» Task statement
Every record must be retyped exactly as it reads.

[Data shown]

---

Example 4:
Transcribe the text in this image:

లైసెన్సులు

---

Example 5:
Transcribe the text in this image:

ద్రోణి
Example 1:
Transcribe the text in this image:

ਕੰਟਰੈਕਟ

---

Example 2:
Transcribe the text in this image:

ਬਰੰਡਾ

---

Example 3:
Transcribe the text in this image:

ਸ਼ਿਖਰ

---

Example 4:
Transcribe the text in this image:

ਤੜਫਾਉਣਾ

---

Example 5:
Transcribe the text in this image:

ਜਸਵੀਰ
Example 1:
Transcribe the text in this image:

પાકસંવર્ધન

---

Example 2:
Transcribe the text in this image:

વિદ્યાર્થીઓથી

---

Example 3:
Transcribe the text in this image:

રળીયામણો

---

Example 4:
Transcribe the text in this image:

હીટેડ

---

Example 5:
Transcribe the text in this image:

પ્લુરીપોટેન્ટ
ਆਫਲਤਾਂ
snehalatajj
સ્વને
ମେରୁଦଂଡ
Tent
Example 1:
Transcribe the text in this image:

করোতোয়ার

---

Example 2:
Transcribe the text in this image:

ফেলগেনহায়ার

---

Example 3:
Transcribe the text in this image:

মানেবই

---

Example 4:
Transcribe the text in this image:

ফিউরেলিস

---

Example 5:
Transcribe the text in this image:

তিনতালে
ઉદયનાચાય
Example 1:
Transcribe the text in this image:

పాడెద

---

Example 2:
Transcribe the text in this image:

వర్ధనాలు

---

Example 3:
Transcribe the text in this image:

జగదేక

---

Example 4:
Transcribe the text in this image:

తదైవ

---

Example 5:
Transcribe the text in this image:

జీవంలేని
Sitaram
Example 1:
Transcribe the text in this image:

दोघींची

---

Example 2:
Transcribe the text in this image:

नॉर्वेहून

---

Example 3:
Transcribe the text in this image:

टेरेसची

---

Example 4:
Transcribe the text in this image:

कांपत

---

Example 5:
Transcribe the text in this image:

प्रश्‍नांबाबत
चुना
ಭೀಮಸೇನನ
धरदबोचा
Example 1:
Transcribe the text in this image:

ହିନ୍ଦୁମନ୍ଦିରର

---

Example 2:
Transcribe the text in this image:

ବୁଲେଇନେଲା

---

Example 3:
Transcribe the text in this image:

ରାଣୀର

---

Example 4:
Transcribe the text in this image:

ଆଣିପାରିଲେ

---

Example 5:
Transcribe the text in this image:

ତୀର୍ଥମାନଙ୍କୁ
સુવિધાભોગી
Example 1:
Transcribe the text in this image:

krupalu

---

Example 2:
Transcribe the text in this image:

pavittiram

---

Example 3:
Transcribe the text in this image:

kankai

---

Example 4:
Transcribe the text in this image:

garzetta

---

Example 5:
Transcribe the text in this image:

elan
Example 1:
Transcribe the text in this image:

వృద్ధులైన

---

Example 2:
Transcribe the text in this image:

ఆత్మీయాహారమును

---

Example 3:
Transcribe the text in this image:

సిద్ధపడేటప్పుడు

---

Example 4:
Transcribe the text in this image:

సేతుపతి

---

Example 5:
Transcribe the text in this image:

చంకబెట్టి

[/Data shown]

» Answer for this exercise
---

Example 4:
Transcribe the text in this image:

లైసెన్సులు

---

Example 5:
Transcribe the text in this image:

ద్రోణి
Example 1:
Transcribe the text in this image:

ਕੰਟਰੈਕਟ

---

Example 2:
Transcribe the text in this image:

ਬਰੰਡਾ

---

Example 3:
Transcribe the text in this image:

ਸ਼ਿਖਰ

---

Example 4:
Transcribe the text in this image:

ਤੜਫਾਉਣਾ

---

Example 5:
Transcribe the text in this image:

ਜਸਵੀਰ
Example 1:
Transcribe the text in this image:

પાકસંવર્ધન

---

Example 2:
Transcribe the text in this image:

વિદ્યાર્થીઓથી

---

Example 3:
Transcribe the text in this image:

રળીયામણો

---

Example 4:
Transcribe the text in this image:

હીટેડ

---

Example 5:
Transcribe the text in this image:

પ્લુરીપોટેન્ટ
ਆਫਲਤਾਂ
snehalatajj
સ્વને
ମେରୁଦଂଡ
Tent
Example 1:
Transcribe the text in this image:

করোতোয়ার

---

Example 2:
Transcribe the text in this image:

ফেলগেনহায়ার

---

Example 3:
Transcribe the text in this image:

মানেবই

---

Example 4:
Transcribe the text in this image:

ফিউরেলিস

---

Example 5:
Transcribe the text in this image:

তিনতালে
ઉદયનાચાય
Example 1:
Transcribe the text in this image:

పాడెద

---

Example 2:
Transcribe the text in this image:

వర్ధనాలు

---

Example 3:
Transcribe the text in this image:

జగదేక

---

Example 4:
Transcribe the text in this image:

తదైవ

---

Example 5:
Transcribe the text in this image:

జీవంలేని
Sitaram
Example 1:
Transcribe the text in this image:

दोघींची

---

Example 2:
Transcribe the text in this image:

नॉर्वेहून

---

Example 3:
Transcribe the text in this image:

टेरेसची

---

Example 4:
Transcribe the text in this image:

कांपत

---

Example 5:
Transcribe the text in this image:

प्रश्‍नांबाबत
चुना
ಭೀಮಸೇನನ
धरदबोचा
Example 1:
Transcribe the text in this image:

ହିନ୍ଦୁମନ୍ଦିରର

---

Example 2:
Transcribe the text in this image:

ବୁଲେଇନେଲା

---

Example 3:
Transcribe the text in this image:

ରାଣୀର

---

Example 4:
Transcribe the text in this image:

ଆଣିପାରିଲେ

---

Example 5:
Transcribe the text in this image:

ତୀର୍ଥମାନଙ୍କୁ
સુવિધાભોગી
Example 1:
Transcribe the text in this image:

krupalu

---

Example 2:
Transcribe the text in this image:

pavittiram

---

Example 3:
Transcribe the text in this image:

kankai

---

Example 4:
Transcribe the text in this image:

garzetta

---

Example 5:
Transcribe the text in this image:

elan
Example 1:
Transcribe the text in this image:

వృద్ధులైన

---

Example 2:
Transcribe the text in this image:

ఆత్మీయాహారమును

---

Example 3:
Transcribe the text in this image:

సిద్ధపడేటప్పుడు

---

Example 4:
Transcribe the text in this image:

సేతుపతి

---

Example 5:
Transcribe the text in this image:

చంకబెట్టి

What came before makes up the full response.